I have recently restored my onboard generator and have installed a source selector switch (shore power or generator). I’ve read everything I can and I still can not identify to my satisfaction how to connect a galvanic isolator into an electrical system with shore power, an onboard generator, and a source selector switch.
The confusion (on my part) is that the battery selector switch being used has a separate connection for the ground wire from each source on what appears to be a solid bus bar connecting them. This suggests that both the shore power ground and the generator ground are connected and wired to the isolator inlet and the isolator outlet is wired to the 110V ground bus, the 12V negative bus, and the boat ground (steel pontoon).
Is this correct? Maybe the separate ground connections to the battery switch exist only to support the reverse polarity LED light, but it is still confusing.

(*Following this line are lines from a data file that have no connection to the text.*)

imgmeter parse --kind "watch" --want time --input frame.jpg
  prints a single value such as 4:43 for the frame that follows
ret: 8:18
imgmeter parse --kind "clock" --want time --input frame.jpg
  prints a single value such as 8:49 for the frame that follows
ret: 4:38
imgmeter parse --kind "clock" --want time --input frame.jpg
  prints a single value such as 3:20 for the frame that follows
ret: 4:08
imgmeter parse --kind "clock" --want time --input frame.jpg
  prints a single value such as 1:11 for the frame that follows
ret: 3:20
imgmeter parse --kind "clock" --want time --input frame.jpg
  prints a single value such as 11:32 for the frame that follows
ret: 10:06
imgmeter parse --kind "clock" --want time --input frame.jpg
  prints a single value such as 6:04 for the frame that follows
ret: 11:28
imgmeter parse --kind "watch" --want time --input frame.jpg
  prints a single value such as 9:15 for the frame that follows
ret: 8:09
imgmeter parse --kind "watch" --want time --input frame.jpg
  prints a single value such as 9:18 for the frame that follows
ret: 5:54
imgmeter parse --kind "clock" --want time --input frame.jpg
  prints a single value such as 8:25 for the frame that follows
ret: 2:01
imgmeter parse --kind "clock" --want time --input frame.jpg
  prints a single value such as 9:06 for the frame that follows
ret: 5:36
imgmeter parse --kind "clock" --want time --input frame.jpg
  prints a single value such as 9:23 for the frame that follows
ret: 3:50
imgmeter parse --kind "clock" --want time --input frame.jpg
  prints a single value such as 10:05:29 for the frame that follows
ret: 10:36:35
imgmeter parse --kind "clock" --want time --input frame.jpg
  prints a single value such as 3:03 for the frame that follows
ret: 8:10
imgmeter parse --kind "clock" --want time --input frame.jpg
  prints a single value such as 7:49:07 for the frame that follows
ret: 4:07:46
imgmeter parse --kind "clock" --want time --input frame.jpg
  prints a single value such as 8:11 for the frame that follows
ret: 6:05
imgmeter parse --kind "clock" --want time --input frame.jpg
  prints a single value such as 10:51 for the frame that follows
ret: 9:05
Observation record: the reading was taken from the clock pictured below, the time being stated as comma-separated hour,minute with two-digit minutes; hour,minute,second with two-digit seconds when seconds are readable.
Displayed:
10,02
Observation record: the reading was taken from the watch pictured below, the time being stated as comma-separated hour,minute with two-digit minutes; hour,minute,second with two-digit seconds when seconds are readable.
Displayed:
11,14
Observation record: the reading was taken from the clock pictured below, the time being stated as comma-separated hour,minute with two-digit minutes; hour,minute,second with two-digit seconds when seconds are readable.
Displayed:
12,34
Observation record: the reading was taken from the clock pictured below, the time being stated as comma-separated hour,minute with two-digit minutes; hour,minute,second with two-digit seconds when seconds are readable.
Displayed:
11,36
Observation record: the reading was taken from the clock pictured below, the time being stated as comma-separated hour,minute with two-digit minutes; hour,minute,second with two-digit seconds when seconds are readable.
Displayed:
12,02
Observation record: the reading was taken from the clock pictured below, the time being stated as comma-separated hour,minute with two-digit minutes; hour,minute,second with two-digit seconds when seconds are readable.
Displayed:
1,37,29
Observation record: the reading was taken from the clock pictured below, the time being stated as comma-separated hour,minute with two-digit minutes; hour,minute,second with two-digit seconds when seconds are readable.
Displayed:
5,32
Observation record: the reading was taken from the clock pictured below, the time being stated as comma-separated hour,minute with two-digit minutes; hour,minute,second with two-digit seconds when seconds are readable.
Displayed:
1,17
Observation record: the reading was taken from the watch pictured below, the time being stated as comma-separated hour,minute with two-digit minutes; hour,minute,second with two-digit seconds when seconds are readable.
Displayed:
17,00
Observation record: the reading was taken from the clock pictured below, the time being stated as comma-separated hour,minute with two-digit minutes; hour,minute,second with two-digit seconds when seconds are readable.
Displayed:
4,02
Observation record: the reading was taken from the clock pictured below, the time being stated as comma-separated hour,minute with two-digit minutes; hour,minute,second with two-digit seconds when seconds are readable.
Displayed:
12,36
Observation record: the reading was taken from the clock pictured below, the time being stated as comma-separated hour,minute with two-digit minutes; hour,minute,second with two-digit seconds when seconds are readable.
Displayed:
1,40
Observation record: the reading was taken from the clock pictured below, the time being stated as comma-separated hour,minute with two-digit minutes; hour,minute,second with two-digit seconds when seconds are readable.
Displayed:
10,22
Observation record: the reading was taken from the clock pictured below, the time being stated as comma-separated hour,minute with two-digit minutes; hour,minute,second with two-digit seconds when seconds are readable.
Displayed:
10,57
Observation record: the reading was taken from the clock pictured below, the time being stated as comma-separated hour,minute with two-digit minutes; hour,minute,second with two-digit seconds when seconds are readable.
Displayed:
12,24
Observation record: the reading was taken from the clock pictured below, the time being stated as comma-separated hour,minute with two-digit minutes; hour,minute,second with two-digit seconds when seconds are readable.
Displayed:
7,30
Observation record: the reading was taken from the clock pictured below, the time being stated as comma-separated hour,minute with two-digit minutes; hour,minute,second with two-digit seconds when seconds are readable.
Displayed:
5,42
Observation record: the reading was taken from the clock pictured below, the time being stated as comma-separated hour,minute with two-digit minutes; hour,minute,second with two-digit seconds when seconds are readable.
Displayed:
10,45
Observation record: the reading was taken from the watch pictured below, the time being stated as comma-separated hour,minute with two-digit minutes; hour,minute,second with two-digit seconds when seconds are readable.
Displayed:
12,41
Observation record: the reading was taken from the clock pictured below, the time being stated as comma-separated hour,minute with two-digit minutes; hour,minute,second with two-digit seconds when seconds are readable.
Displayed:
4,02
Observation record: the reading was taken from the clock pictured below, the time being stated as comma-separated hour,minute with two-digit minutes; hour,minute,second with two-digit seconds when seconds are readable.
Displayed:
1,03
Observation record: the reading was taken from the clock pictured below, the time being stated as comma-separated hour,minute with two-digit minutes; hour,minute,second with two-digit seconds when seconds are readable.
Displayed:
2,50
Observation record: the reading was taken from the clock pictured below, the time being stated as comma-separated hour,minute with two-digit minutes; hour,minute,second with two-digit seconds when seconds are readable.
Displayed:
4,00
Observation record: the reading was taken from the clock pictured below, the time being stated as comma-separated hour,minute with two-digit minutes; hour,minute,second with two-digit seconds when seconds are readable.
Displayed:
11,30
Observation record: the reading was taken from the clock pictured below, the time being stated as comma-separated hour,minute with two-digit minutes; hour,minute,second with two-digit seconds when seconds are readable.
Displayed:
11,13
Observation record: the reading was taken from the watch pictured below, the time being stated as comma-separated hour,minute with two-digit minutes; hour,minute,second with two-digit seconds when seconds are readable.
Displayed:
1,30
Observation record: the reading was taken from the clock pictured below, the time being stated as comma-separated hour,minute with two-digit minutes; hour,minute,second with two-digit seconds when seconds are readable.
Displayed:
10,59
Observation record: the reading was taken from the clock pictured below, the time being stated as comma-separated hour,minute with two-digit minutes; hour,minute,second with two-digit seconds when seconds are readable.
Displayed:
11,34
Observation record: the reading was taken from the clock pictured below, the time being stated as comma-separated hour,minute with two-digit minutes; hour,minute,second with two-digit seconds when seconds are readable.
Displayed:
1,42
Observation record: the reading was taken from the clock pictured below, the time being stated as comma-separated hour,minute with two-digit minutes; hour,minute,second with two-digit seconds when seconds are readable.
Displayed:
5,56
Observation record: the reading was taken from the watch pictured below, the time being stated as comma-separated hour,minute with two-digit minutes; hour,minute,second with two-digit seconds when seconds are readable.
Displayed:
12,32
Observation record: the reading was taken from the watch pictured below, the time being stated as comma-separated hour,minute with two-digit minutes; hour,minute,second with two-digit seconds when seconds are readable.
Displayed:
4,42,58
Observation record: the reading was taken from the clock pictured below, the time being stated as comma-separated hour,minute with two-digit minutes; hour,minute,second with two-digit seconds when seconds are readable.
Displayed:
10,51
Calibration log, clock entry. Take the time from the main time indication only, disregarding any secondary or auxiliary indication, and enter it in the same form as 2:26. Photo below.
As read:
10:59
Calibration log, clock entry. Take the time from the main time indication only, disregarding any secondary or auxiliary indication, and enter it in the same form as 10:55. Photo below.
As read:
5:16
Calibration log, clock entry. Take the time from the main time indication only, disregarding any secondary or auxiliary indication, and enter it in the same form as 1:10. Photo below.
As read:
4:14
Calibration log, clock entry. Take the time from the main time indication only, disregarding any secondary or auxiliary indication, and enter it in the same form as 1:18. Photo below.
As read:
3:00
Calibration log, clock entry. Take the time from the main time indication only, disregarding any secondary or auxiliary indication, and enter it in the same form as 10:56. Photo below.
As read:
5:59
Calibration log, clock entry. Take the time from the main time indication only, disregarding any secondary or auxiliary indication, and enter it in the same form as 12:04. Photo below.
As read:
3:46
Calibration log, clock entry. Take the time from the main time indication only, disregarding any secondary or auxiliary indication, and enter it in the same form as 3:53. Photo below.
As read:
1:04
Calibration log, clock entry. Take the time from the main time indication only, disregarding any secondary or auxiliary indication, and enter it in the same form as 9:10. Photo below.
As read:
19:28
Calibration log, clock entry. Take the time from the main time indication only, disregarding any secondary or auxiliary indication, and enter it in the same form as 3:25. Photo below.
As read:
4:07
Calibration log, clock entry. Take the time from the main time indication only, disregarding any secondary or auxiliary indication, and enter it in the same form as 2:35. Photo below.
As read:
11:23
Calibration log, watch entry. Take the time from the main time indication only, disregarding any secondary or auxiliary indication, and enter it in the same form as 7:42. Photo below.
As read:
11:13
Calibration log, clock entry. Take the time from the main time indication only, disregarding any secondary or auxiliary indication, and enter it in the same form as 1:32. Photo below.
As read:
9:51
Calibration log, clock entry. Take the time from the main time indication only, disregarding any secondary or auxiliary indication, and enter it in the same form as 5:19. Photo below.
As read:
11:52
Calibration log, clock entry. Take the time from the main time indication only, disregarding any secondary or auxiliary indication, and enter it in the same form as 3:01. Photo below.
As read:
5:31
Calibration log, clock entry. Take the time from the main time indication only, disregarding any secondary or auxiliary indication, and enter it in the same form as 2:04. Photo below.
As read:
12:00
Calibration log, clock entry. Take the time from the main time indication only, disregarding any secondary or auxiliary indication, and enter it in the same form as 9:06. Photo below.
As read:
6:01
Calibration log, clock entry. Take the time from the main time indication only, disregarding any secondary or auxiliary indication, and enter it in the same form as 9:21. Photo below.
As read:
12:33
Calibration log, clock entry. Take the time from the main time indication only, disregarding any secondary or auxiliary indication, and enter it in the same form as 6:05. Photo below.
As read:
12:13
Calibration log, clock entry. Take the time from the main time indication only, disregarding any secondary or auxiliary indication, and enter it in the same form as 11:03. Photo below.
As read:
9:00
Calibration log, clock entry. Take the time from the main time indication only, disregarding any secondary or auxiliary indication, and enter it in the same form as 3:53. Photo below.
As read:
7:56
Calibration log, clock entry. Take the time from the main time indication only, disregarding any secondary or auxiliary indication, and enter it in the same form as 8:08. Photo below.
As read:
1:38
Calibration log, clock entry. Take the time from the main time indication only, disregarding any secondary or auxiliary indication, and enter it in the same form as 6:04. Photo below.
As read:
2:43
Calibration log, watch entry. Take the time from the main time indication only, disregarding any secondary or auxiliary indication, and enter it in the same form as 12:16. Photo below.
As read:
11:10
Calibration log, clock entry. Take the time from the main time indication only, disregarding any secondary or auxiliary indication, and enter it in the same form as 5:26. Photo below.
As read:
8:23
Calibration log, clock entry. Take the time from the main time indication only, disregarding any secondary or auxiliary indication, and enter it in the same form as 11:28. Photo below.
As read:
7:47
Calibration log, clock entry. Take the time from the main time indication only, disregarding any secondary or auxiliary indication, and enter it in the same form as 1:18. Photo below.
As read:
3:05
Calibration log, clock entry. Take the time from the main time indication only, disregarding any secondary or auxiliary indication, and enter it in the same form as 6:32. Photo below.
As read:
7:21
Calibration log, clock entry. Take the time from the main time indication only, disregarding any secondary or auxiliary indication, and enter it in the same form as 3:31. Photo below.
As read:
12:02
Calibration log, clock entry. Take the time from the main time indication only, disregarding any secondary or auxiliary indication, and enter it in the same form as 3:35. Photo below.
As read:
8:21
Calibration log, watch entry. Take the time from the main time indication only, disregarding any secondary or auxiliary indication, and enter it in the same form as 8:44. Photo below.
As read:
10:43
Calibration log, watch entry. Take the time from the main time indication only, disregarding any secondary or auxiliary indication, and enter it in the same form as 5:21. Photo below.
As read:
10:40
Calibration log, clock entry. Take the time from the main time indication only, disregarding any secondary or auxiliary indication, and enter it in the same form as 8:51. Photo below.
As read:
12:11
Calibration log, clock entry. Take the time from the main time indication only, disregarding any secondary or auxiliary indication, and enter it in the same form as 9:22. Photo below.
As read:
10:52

Your guidance is requested.
Dave Freeman
Richland, WA
Dave,
The main reason for a galvanic isolator is to prevent stray current corrosion through your boat’s shore power connection. It basically induces enough of a voltage drop to prevent a galvanic cell from being created between your metal underwater gear that is electrically connected through your shore power ground wire to other metal gear in the same body of water – usually the dock.
To be effective, the galvanic isolator must break the shore power ground wire – the green wire between your inlet and your AC panel. All of the AC grounds on your boat wiring system should be connected together – Generator and existing AC systems.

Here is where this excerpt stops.